Actually, I'm glad you guys are consuming so much imported oil. It's the only thing that gives the Islamist fundamentalists in Iran and Saudi Arabia a stake in the Great Satan's wellbeing.
0 Replies
 
cicerone imposter
 
  1  
Reply Fri 11 Mar, 2005 12:17 pm
Another good example about societies going ugly or good is Australia where the original residents were "criminals." They've progressed tremendously from their beginnings.
0 Replies
 
au1929
 
  1  
Reply Fri 11 Mar, 2005 05:10 pm
Thomas
Quote:
If you want nothing to do with immigrants, that is your personal choice. Nobody forces any form of social intercourse with them on you, not even under perfectly open immigration. If, on the other hand, other Americans don't share your peferences and do want to have this kind of intercourse, I don't think it is your place to prohibit it to them.


This thread is about undocumented aliens not about legal immigrants. This nation has the right to control it's borders, and to know who resides within it's borders.
Regarding prohibition, the government not I have placed that prohibition upon them by virtue of our immigration laws.
As for wanting nothing to do with immigrants, that is quite a stretch on your part. Never said or even indicated that. Again this thread concerns undocumented aliens and nothing else.
0 Replies
 
Thomas
 
  1  
Reply Sat 12 Mar, 2005 01:40 am
au1929 wrote:
This thread is about undocumented aliens not about legal immigrants. This nation has the right to control it's borders, and to know who resides within it's borders.

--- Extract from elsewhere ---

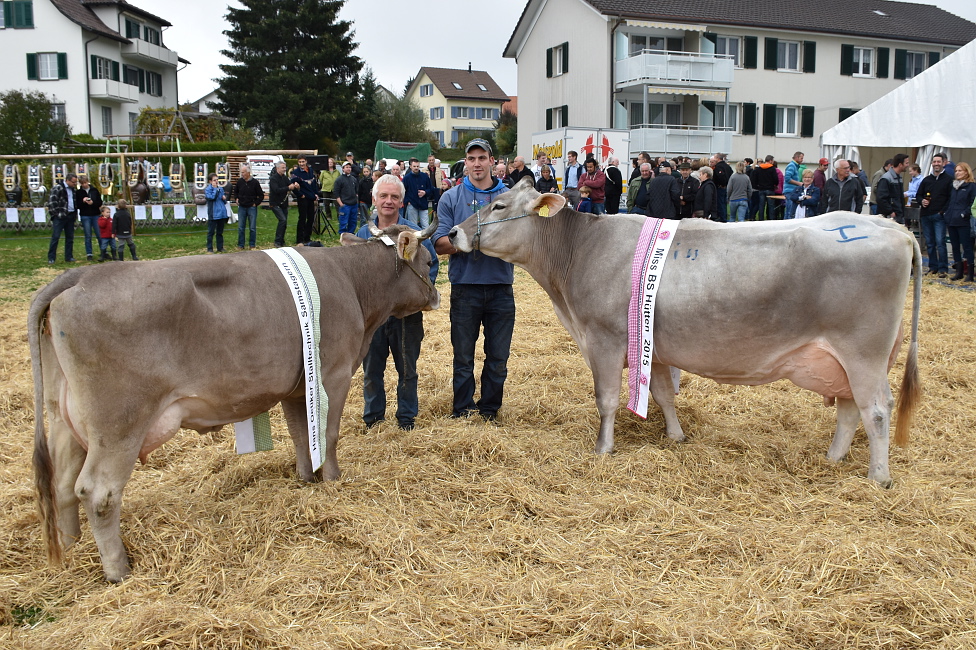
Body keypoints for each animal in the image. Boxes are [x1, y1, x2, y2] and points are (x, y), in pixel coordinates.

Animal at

Fair enough. I'm not arguing your nation doesn't have this right. I am arguing with the alleged harmful consequences of excercising this right lazily.

au1929 wrote:
Regarding prohibition, the government not I have placed that prohibition upon them by virtue of our immigration laws.

Yes. Of course, it is still a bad idea.

au1929 wrote:
As for wanting nothing to do with immigrants, that is quite a stretch on your part. Never said or even indicated that. Again this thread concerns undocumented aliens and nothing else.

Note that I said "if". My point wasn't to imply anything about your motivations, it was to argue that once immigration officials have screened out public health and public safety hazards, there is nothing left for them to protect you from.

As to the thread being about undocumented aliens and nothing else, I am simply observing that many, maybe most aliens in Europe and America were undocumented prior to World War I. For most countries, you didn't even need a passport to travel there. I am also observing that our nations did just fine under these arrangements. Documenting aliens may be a good idea, but its importance is grossly overblown, especially when artificially combined with the Al Quaeda threat.